POLONIA INFO: Spotkanie poetycko-muzyczne z Ludwiką Amber: Kołysanka dla Jezusa - Sala JP2 w Marayong, 1.12, godz. 12:30

sobota, 6 sierpnia 2022

Czy Europa może istnieć bez Rosji? Rozmowa z prof. Bieleniem

 Niestety, demokracja nie jest możliwa w systemie międzynarodowym. Po prostu, jako państwa różnimy się swymi potencjałami i istnieje raczej swoisty „porządek dziobania” - uważa prof. Stanisław Bieleń.

Z wybitnym polskim politologiem specjalizującym się w problematyce tożsamości w stosunkach międzynarodowych, polityce zagranicznej Rosji, międzynarodowej roli mocarstw, strategiach i stylach w negocjacjach międzynarodowych rozmawiał Jarosław Augustyniak.
- Panie profesorze, więzi społeczne, kulturalne, a nawet dyplomatyczne Europy z Rosją, jeśli nie ulegają zerwaniu, to na pewno mocnemu osłabieniu. Czy uważa Pan, że możliwa jest Europa bez Rosji?

========================================================================

* ZADANIA *
a. Przytocz dosłownie fragment tekstu o Europie i Rosji od „Niestety, demokracja nie” aż do „Europa bez Rosji?” włącznie.
b. Oceń, czy podane stwierdzenia zgadzają się z tekstem o Europie i Rosji. Przy każdym napisz „tak” lub „nie” i przytocz dosłownie rozstrzygające słowa tekstu.
(i) Prof. Bieleń uważa, że demokracja jest możliwa w systemie międzynarodowym.
(ii) Rozmowę z prof. Bieleniem przeprowadził Jarosław Augustyniak.
(iii) Prof. Bieleń zajmuje się między innymi polityką zagraniczną Rosji.

* UDOSTĘPNIONE DANE *
========================================================================

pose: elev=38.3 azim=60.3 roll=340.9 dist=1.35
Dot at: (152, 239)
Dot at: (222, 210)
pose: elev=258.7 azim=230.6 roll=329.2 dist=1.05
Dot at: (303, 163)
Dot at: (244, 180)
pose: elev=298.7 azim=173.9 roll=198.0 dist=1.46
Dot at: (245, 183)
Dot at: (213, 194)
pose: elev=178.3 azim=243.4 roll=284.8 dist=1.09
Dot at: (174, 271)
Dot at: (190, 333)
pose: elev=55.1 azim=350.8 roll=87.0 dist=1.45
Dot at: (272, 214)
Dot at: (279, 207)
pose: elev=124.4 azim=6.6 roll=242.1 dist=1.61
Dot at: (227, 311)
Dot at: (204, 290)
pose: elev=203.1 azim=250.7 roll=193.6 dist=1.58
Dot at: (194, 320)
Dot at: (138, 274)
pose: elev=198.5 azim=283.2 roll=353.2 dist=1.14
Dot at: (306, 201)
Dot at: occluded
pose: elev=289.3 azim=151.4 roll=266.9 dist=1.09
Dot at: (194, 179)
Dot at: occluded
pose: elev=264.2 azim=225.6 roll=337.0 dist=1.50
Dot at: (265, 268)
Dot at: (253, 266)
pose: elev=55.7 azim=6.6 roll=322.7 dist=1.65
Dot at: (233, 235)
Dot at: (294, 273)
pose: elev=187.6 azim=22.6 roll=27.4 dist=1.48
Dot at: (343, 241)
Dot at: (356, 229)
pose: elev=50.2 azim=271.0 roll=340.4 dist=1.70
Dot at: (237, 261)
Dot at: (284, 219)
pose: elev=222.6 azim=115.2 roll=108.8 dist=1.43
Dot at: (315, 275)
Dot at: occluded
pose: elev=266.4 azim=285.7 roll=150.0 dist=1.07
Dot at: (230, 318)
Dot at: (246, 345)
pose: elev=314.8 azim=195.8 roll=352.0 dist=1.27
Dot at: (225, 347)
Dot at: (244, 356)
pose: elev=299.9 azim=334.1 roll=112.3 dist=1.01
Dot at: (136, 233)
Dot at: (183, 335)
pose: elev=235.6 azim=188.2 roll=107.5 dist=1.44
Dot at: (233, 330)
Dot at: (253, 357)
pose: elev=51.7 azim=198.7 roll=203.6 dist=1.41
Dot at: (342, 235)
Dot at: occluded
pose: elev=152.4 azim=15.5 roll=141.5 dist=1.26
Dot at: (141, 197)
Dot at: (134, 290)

========================================================================

* ODPOWIEDZI DO ZADAŃ *
a.
Niestety, demokracja nie jest możliwa w systemie międzynarodowym. Po prostu, jako państwa różnimy się swymi potencjałami i istnieje raczej swoisty „porządek dziobania” - uważa prof. Stanisław Bieleń.

Z wybitnym polskim politologiem specjalizującym się w problematyce tożsamości w stosunkach międzynarodowych, polityce zagranicznej Rosji, międzynarodowej roli mocarstw, strategiach i stylach w negocjacjach międzynarodowych rozmawiał Jarosław Augustyniak.
- Panie profesorze, więzi społeczne, kulturalne, a nawet dyplomatyczne Europy z Rosją, jeśli nie ulegają zerwaniu, to na pewno mocnemu osłabieniu. Czy uważa Pan, że możliwa jest Europa bez Rosji?

b.
(i) Nie: „Niestety, demokracja nie jest możliwa w systemie międzynarodowym.”
(ii) Tak: „rozmawiał Jarosław Augustyniak”
(iii) Tak: „polityce zagranicznej Rosji”